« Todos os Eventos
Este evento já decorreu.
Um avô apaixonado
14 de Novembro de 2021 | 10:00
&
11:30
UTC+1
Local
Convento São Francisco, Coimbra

——————————

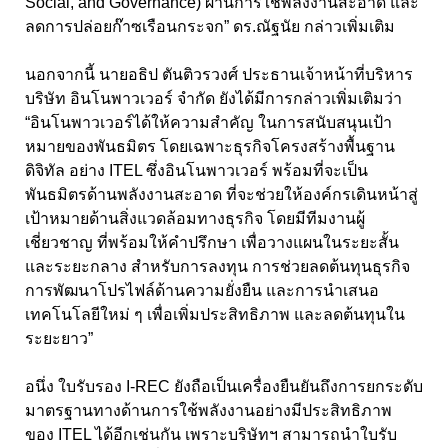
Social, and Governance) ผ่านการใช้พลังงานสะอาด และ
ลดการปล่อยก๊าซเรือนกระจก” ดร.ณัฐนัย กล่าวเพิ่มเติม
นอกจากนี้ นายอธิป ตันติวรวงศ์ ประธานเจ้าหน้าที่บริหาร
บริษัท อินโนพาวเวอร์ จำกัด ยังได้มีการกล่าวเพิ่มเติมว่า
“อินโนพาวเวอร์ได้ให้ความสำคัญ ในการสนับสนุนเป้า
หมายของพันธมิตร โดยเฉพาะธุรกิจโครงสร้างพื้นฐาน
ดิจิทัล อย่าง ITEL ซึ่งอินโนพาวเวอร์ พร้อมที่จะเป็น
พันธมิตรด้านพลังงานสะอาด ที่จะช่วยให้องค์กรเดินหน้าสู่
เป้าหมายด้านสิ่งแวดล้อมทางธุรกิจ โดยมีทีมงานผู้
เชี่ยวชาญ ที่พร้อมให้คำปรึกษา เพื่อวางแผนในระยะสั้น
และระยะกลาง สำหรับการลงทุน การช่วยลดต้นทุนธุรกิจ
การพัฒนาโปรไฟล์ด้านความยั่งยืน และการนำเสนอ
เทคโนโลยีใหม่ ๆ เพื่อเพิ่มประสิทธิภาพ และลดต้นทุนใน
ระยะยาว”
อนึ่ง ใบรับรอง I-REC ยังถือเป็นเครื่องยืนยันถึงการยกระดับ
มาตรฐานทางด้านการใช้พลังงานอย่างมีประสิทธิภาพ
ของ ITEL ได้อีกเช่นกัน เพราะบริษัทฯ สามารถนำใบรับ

——————————

Your objective: Using the listing above, list every line in which the string "าวเพ" occurs.

Answer to the exercise:
ลดการปล่อยก๊าซเรือนกระจก” ดร.ณัฐนัย กล่าวเพิ่มเติม
บริษัท อินโนพาวเวอร์ จำกัด ยังได้มีการกล่าวเพิ่มเติมว่า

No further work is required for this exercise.